[[ Extract provided open ]]

TRIVIA: While Benicio Del Toro's character is frequently silent in the movie, he initially had more lines. "In the original script, the character explained his background several times to Kate," Del Toro said. "And that gave me information about who this guy was, but it felt a little stiff to have someone you just met fifteen minutes ago suddenly telling you what happened to him and who he is." Working with director Denis Villeneuve, Del Toro began cutting some of his dialogue to preserve the mystery of who his character is; Villeneuve estimated they cut 90% of what Del Toro was originally intended to say by screenwriter Taylor Sheridan. Like Del Toro, Villeneuve saw power in stripping the character down to a brooding silence, stating that dialogue belongs to plays and "movies are about movement, character, and presence, and Benicio had all that."
When discussing the score with composer Jóhann Jóhannsson, director Denis Villeneuve said he wanted the the sound of a threat. The one film Villeneuve used as a comparison was Steven Spielberg's Jaws (1975).

Emily Blunt based Kate Macer's character on one of four female FBI agents she spoke to in preparation for the role, whom she described as "shy" and with a "loner quality" to them.

The word "Sicario" derives from the Latin word "Sicarius," meaning "dagger man." The term was used by Romans to describe Jewish zealots who killed Roman citizens using a "sica" or small dagger hidden in their cloaks. There were so many murders in the province of Judea around the 1st Century AD that the figure of "Sicarius" was codified in Roman law ("Lex Cornelia de Sicariis et Veneficis -- Cornelian Law for Stabbers and Poisoners") of 81 AD. These words also derive from the verb "secare," which means "to slice."

[[ Extract provided closed ]]
[[ Dataset excerpts open ]]

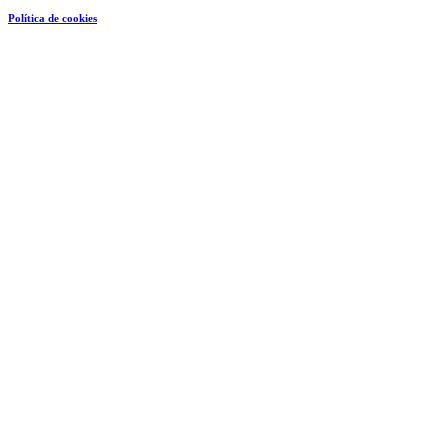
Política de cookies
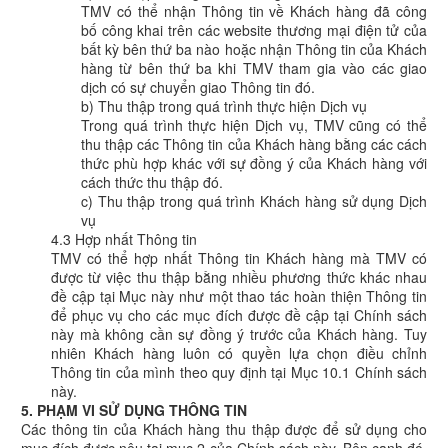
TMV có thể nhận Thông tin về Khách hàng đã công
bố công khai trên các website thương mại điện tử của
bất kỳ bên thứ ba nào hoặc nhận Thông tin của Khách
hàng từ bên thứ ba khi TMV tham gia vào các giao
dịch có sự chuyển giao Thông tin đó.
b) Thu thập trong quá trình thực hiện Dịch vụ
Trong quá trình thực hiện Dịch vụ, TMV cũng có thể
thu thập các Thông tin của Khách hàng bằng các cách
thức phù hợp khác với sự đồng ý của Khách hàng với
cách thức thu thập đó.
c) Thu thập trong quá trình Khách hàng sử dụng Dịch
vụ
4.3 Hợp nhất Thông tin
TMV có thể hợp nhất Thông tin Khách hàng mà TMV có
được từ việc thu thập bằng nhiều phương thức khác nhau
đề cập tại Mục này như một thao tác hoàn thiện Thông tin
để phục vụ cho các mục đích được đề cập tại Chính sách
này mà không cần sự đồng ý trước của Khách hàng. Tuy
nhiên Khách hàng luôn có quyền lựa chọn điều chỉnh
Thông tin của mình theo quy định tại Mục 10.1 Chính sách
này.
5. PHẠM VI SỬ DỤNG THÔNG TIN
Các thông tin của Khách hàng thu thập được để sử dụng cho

[[ Dataset excerpts closed ]]
[[ Dataset excerpts open ]]

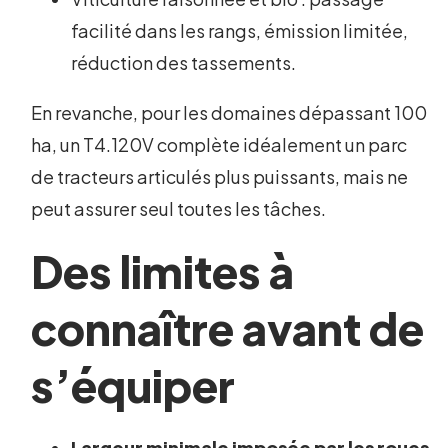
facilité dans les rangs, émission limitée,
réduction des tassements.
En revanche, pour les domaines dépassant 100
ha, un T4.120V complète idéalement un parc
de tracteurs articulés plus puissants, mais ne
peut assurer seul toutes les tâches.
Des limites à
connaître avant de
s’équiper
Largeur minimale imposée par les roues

[[ Dataset excerpts closed ]]

> _What to do_:
1. Extract the passage of the Sicario trivia from "When discussing the" up to and including "Spielberg's Jaws (1975).".
2. According to the Sicario trivia, which film did Denis Villeneuve use as a comparison when discussing the score?
The items come from a separate source.

> _Solutions for each task_:
1.
When discussing the score with composer Jóhann Jóhannsson, director Denis Villeneuve said he wanted the the sound of a threat. The one film Villeneuve used as a comparison was Steven Spielberg's Jaws (1975).

2. Steven Spielberg's Jaws (1975)